Pennsylvania pension systems explore central investment office

PSERS and SERS have engaged McKinsey on separate contracts to explore merger possibilities for their investment functions.

The $54.8 billion Pennsylvania Public School Employees’ Retirement System and the $26.8 billion Pennsylvania State Employees’ Retirement System have engaged McKinsey and Company to explore approaches for creating a central investment office that will merge the investment operations of both pension systems.

Both have separate contracts with McKinsey that reference one another, Steve Esack, press secretary for PSERS told Private Equity International.

The move comes almost three months after the December recommendation of the state’s Public Pension Management and Asset Investment Review Commission (PPMAIRC) to create a central investment office. The commission, tasked with identifying $1.5 billion in cost savings for each Pennsylvania pension system, presented the report after a seven month review.

“Such an office would increase collaboration and drive synergies for the two pension systems, which had the same investment horizons and strategies,” state treasurer Joe Torsella said at the time.

The commission invited several chief investment officers and consultants for its hearings, including Ash Williams, CIO of the $150 billion Florida State Board of Administration.

“The key thing is, number one, yes, you can effectively centralise investment operations,” Williams testified to the commission. “Number two, you can and should manage money internally. It will save you a lot of money doing so.”

The commission was critical of high investment fees and lack of transparency in disclosing details on private equity managers by the two pension systems. In addition, SERS’s large private equity portfolio was a cause for concern, according to testimonies at the commission’s hearings.

A central investment office, with oversight from a board with investment experience, would provide opportunities for greater efficiency, better management and lower costs through pooling resources, the PPMAIRC report said.

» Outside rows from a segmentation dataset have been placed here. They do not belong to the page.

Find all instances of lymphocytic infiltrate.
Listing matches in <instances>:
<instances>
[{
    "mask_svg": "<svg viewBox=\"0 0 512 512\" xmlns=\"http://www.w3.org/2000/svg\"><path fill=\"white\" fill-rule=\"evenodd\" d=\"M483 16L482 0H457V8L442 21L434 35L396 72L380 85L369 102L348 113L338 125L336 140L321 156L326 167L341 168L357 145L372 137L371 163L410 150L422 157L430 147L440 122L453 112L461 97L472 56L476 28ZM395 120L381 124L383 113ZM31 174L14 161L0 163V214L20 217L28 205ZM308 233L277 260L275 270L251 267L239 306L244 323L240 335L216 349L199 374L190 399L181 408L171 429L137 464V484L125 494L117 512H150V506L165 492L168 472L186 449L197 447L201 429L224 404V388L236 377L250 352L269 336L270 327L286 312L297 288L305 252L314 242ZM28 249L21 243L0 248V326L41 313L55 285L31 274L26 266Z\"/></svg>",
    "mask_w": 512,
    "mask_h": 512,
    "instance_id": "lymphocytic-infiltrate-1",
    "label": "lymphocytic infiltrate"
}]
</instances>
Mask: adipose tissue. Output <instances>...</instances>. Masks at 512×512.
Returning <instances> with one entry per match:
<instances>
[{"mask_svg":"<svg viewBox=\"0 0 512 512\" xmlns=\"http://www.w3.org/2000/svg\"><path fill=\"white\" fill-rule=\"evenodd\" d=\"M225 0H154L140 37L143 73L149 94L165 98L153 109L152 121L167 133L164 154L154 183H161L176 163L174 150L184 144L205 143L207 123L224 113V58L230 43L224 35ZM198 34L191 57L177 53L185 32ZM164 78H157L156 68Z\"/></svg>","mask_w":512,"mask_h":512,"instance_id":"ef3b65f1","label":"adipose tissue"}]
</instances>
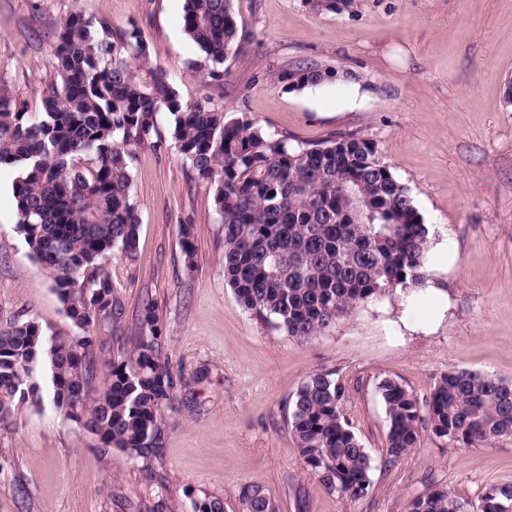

There is still work ahead for PSERS and SERS, which had $8.2 billion and $3.9 billion respectively in their private equity portfolios as of 31 December.

The Pennsylvania House and Senate would have final say on whether PSERS’s and SERS’s investment offices would be combined because both chambers would have to pass legislation approving a merger, Esack said.

The report mentioned Massachusetts Pension Reserves Investment Management Board, South Dakota State Investment Council, State of Wisconsin Investment Board and Florida’s State Board of Administration as successful investment management organisations that managed their respective state pension systems.